Bonjour Arnaud, Staff et passionnés.
Acheter un avion de combat n’est pas comme acheter une petite voiture. Elle survient à la suite d’évaluations économiques, militaires, industrielles et politiques complexes.
Ce sont des coûts énormes, même pour un État riche comme l’Arabie Saoudite. Il est donc juste que nous essayions de tirer le meilleur parti de ces dépenses.
Le Rafale F4, avion d’exception, est certainement un excellent choix. Mais le Typhoon Tranche 4 et le Boeing F-15EX Eagle II disposent également de grandes capacités.

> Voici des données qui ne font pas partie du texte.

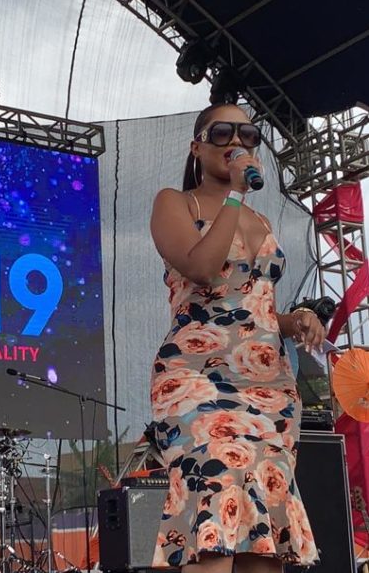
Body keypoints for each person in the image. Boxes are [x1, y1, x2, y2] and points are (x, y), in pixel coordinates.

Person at [149, 103, 325, 573]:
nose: (236, 142)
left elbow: (253, 308)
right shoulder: (175, 203)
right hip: (196, 379)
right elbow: (204, 270)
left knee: (261, 525)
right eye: (222, 132)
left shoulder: (260, 222)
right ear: (197, 146)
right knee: (216, 486)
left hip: (268, 386)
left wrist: (297, 319)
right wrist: (233, 195)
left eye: (248, 135)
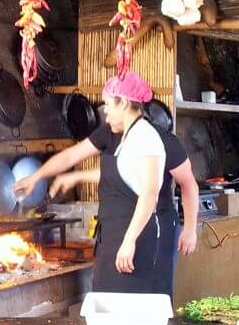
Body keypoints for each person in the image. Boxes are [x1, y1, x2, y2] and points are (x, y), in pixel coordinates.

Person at [14, 73, 198, 294]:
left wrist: (190, 229)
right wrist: (36, 177)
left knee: (147, 297)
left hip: (151, 227)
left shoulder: (161, 141)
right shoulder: (111, 134)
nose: (105, 111)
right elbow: (73, 157)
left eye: (109, 105)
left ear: (124, 103)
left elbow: (187, 185)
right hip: (113, 228)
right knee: (108, 295)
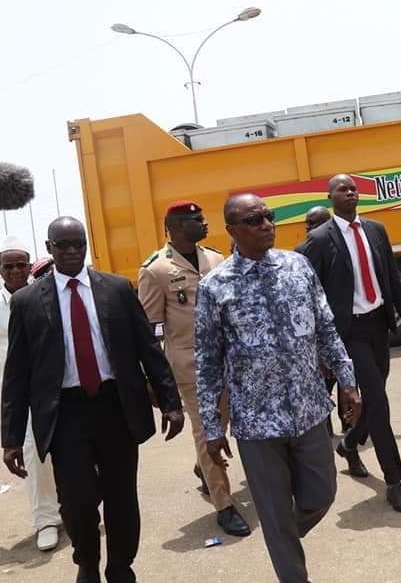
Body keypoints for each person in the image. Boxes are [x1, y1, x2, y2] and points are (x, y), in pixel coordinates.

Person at [1, 217, 185, 583]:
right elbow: (17, 373)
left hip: (114, 406)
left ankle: (121, 567)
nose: (71, 251)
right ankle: (87, 562)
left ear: (86, 244)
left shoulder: (116, 289)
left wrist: (170, 400)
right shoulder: (27, 303)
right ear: (49, 249)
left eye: (78, 244)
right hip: (64, 413)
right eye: (63, 245)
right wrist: (10, 438)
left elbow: (146, 347)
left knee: (121, 497)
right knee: (78, 501)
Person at [195, 194, 362, 583]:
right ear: (232, 230)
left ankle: (283, 533)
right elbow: (207, 362)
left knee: (321, 495)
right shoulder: (215, 286)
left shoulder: (297, 266)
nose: (267, 224)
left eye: (269, 216)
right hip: (257, 424)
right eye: (255, 220)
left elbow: (326, 328)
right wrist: (211, 428)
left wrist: (348, 381)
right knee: (272, 514)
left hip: (309, 410)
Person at [298, 174, 401, 515]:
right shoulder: (320, 240)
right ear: (330, 197)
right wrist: (319, 345)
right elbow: (309, 291)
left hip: (378, 326)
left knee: (375, 394)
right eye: (342, 189)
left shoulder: (376, 230)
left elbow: (392, 278)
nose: (350, 193)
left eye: (353, 188)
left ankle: (350, 445)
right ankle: (395, 482)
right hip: (347, 333)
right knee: (379, 403)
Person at [137, 200, 250, 537]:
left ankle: (204, 467)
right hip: (191, 365)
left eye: (201, 217)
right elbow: (152, 330)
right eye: (192, 219)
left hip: (230, 359)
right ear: (172, 227)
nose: (202, 222)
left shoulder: (216, 259)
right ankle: (224, 505)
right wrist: (154, 379)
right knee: (206, 429)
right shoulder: (155, 270)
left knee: (228, 418)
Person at [0, 236, 62, 551]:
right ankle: (45, 520)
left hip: (53, 385)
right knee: (33, 456)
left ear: (28, 266)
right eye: (8, 266)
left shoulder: (48, 297)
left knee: (67, 448)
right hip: (19, 396)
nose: (14, 271)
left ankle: (76, 509)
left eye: (20, 265)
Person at [297, 206, 344, 436]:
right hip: (316, 337)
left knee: (347, 386)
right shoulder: (299, 255)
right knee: (321, 391)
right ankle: (326, 435)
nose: (308, 230)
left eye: (313, 225)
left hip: (342, 332)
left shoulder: (342, 250)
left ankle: (349, 436)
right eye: (306, 225)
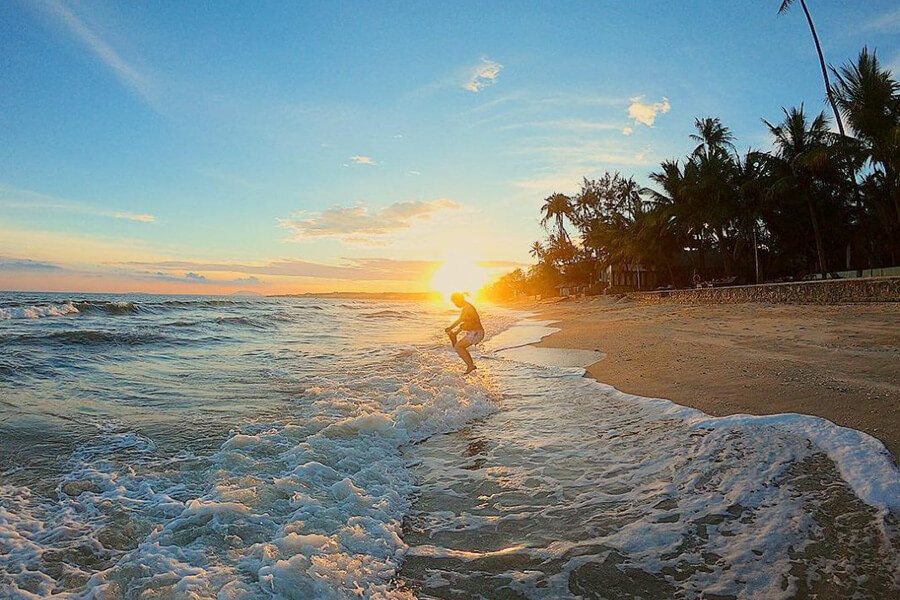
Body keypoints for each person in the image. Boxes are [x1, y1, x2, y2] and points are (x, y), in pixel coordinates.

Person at [445, 292, 484, 374]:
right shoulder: (467, 307)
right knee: (458, 346)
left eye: (455, 302)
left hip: (476, 333)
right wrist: (456, 333)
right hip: (474, 332)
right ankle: (470, 365)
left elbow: (460, 320)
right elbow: (465, 324)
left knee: (458, 347)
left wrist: (450, 328)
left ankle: (470, 365)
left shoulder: (467, 308)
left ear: (459, 299)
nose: (455, 304)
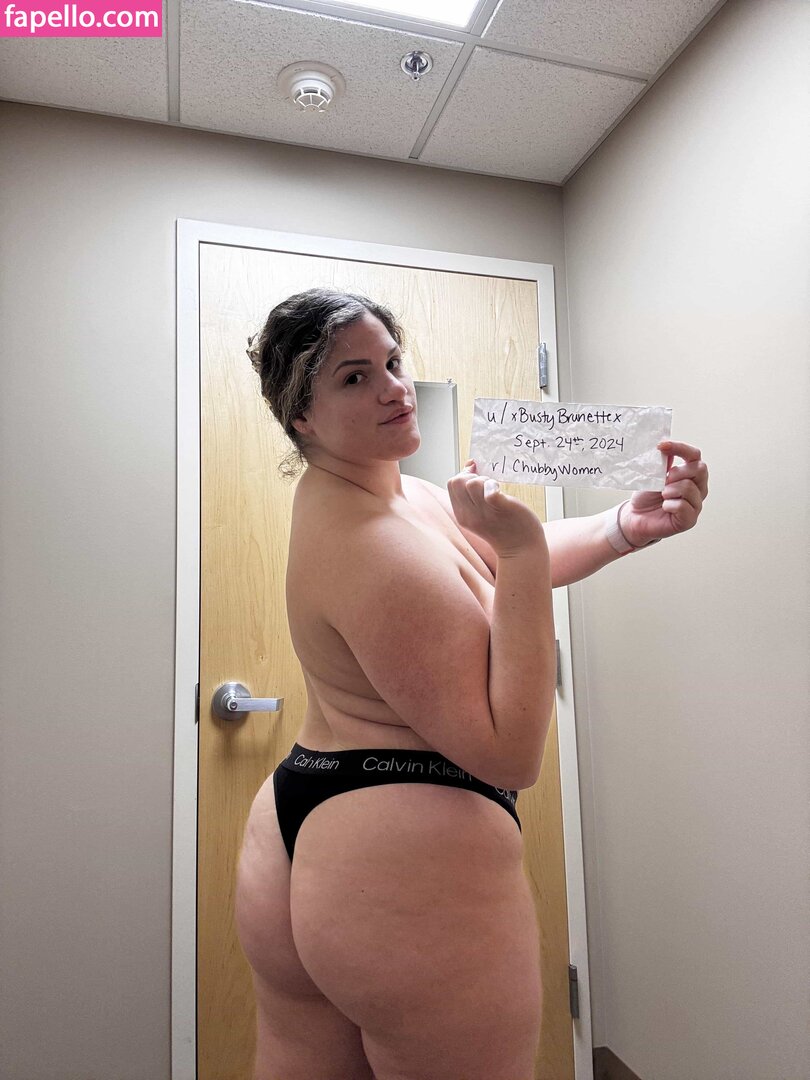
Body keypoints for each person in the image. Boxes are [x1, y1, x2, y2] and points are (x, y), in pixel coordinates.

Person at [234, 287, 709, 1080]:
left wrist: (621, 527)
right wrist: (520, 556)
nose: (393, 387)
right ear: (302, 418)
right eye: (354, 377)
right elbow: (508, 752)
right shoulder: (369, 542)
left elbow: (474, 558)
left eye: (392, 362)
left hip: (314, 815)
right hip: (401, 859)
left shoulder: (381, 492)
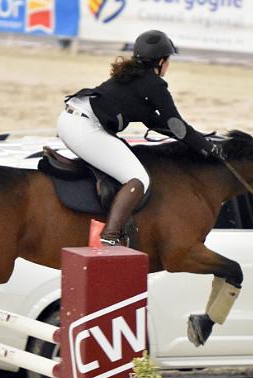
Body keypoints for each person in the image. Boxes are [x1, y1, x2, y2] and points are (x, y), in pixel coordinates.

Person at [57, 30, 222, 246]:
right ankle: (110, 235)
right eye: (169, 60)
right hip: (84, 128)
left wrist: (200, 139)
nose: (168, 65)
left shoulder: (132, 76)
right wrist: (208, 148)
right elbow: (176, 125)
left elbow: (155, 121)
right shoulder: (154, 83)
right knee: (138, 178)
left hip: (71, 119)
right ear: (161, 61)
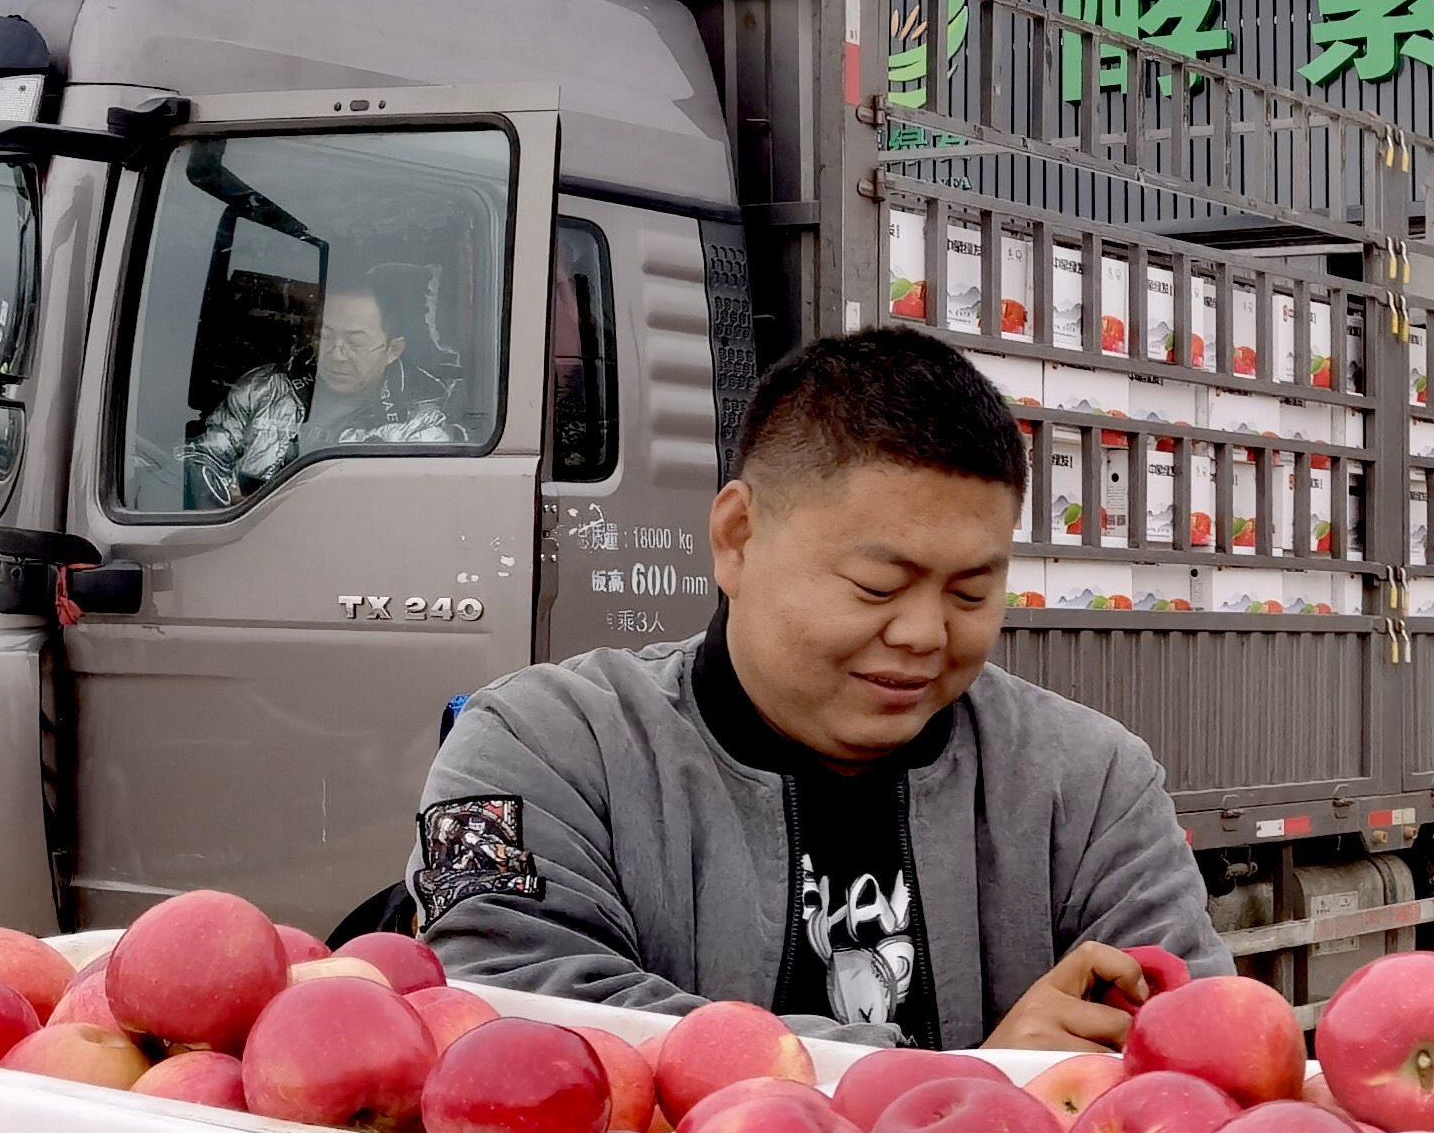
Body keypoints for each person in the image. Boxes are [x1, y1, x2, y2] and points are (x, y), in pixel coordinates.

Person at [411, 323, 1217, 1051]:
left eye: (971, 593)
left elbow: (1195, 1039)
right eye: (876, 586)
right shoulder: (541, 746)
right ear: (737, 537)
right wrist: (974, 1083)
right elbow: (510, 1014)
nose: (924, 634)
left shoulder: (1090, 781)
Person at [198, 276, 464, 507]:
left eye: (355, 343)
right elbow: (202, 458)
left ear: (393, 350)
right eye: (326, 337)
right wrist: (224, 503)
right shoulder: (267, 388)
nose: (336, 354)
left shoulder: (421, 423)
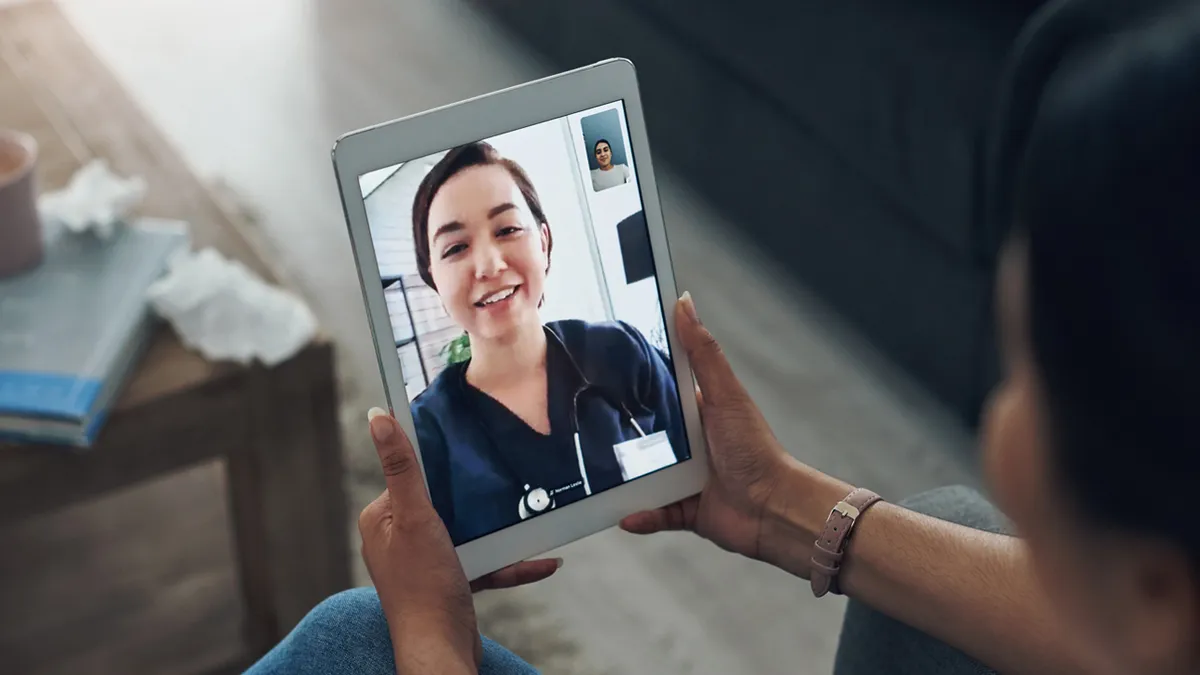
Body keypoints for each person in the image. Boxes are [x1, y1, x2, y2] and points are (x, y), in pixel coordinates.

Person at [246, 1, 1200, 673]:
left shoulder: (611, 349)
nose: (488, 262)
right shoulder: (439, 417)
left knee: (353, 639)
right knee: (947, 511)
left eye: (1026, 372)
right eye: (453, 244)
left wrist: (429, 641)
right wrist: (781, 501)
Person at [406, 141, 688, 546]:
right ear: (434, 280)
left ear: (543, 242)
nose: (489, 265)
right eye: (455, 248)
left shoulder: (621, 352)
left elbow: (698, 481)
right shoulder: (426, 433)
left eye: (506, 230)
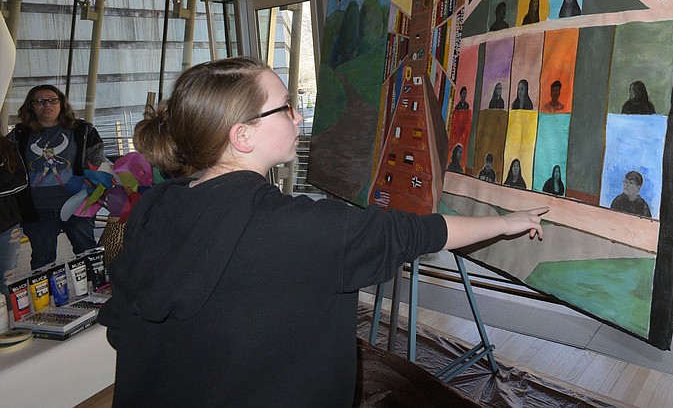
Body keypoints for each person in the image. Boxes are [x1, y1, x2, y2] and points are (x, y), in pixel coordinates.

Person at [98, 57, 547, 408]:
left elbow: (124, 327)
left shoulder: (157, 205)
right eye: (284, 107)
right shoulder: (302, 228)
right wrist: (507, 222)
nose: (297, 116)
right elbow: (413, 232)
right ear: (242, 136)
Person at [7, 85, 103, 270]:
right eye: (39, 101)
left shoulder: (82, 130)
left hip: (78, 204)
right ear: (31, 106)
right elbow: (9, 165)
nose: (47, 105)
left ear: (61, 103)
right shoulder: (19, 135)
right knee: (43, 260)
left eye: (52, 100)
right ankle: (46, 298)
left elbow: (98, 161)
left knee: (88, 251)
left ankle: (101, 289)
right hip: (37, 209)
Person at [0, 135, 27, 297]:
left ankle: (10, 321)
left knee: (8, 282)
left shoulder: (7, 146)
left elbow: (21, 181)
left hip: (7, 226)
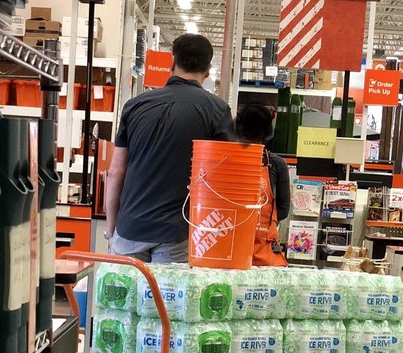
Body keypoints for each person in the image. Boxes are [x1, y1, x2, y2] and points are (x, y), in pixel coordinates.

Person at [105, 34, 235, 263]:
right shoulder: (217, 110)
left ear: (172, 64)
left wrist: (112, 229)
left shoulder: (135, 106)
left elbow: (116, 172)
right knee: (165, 299)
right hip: (178, 233)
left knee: (124, 298)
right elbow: (222, 179)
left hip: (130, 228)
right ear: (208, 70)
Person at [235, 102, 290, 267]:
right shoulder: (277, 164)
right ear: (268, 132)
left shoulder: (225, 157)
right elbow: (283, 209)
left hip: (230, 243)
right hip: (262, 249)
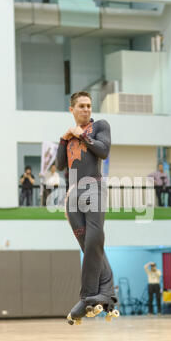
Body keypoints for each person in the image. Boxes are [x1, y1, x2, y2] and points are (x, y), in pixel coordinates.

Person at [55, 91, 117, 325]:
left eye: (89, 105)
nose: (86, 109)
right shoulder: (69, 137)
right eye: (81, 106)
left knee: (94, 241)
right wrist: (64, 139)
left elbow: (104, 150)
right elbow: (60, 164)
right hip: (73, 195)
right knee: (88, 246)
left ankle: (88, 297)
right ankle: (107, 294)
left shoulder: (100, 125)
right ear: (71, 109)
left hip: (94, 188)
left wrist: (82, 135)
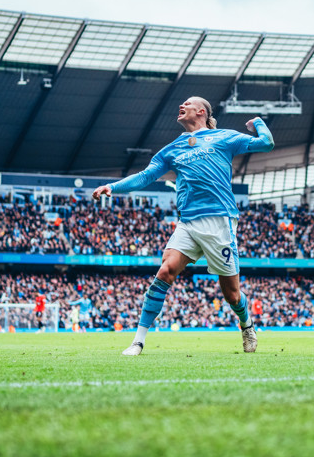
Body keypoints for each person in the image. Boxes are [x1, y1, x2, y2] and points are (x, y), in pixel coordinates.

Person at [92, 96, 274, 356]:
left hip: (219, 220)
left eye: (187, 103)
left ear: (201, 111)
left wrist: (258, 122)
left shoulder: (223, 137)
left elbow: (266, 144)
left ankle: (247, 325)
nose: (181, 105)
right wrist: (114, 186)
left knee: (232, 296)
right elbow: (145, 176)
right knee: (165, 271)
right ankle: (138, 341)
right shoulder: (171, 149)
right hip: (187, 221)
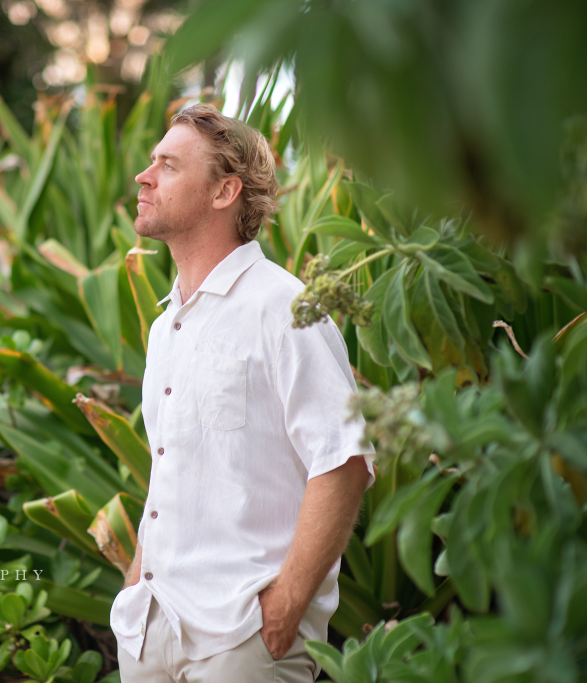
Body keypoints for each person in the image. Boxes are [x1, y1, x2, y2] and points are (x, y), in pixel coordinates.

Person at [110, 103, 375, 682]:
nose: (143, 176)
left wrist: (284, 610)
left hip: (244, 640)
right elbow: (172, 468)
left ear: (224, 191)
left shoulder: (284, 309)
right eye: (151, 161)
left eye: (169, 165)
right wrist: (139, 576)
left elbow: (344, 460)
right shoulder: (164, 327)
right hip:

La différence pourrait être faite par la possibilité d’une collaboration à la production d’un avion de génération 4+. Avec la perspective de rejoindre un programme de sixième génération. Possibilité déjà exclue pour GCAP.
La France pourrait donc jouer une carte importante avec une collaboration industrielle, peut-être également étendue au programme SCAF ( si les Allemands le permettent ).
Et avoir plus de choix permet aussi de baisser le prix. Comme quand on achète une petite voiture….
Je ne serais pas pessimiste sur le Rafale.
Évidemment, en tant qu’Italien, j’espère que le Typhoon sera choisi.
Traduit avec Google
« l’avionneur altoséquanais (ça change de clodoaldien n’est-ce pas ?) »
J’ai toujours préféré « francilien », bien plus rassembleur
J’ai du mal à imaginer que la présence du Rafale dans les candidats ne soit guère plus qu’un moyen de négocier les autres contrats à la baisse.
il faut avouer que les chances du rafale sont minces dans ce dossier, les enjeux politiques depassent les capacites de l’avion ainsi que ses performances.
il faudrait un sacre coup de poker pour que le rafale sorte vainqueur dans cette lutte, avec surement d’enorme contrepartie demande a la France en echange de l’achat de « quelques » rafales.
Bonsoir, je pense que la possibilité d’un contrat est bien réelle. Déjà, Dassault ne ŕépondrait pas en envoyant un devis (le Japon était soi-disant intéressé par le Rafale il y a 4-5 ans mais c’était pour mettre la pression pour négocier le F35 et M. Trappier n’était pas dupe). En plus, le comportement Allemand fait peur à l’Arabie Saoudite. Le seul prétexte pour ne pas perdre la face serait d’exiger un délai de livraison impossible à tenir par Dassault. Pour moi, l’Arabie Saoudite va commander du Rafale et du Typhoon comme le Qatar il y a quelques années.
1/ c’est loin d’être perdu car il est habituel que les saoudiens prennent une deuxième source en plus de jets US, 2/ de plus ces pays fonctionnent par créneau de négociations exclusives, donc actuellement c’est le Rafale qui dispose du créneau après celui de l’EF 3/ les investissements sur l’EF ne portent plus beaucoup sur la version export actuel mais sur une nouvelle version plus future. Donc pour moi, tout dépend de l’urgence du besoin saoudien ?
Un élément important, d’ordre politique celui-là, milite cependant en faveur de l’avion français : si les relations entre MBS et Macron n’ont pas toujours été sans nuages, le Prince héritier pourrait néanmoins vouloir marquer par l’octroi d’un contrat si emblématique à la France la nouvelle posture d’indépendance du Royaume vis à vis de Washington, qu’il titille par ailleurs en faisant mine désormais de se rapprocher du « Sud global ».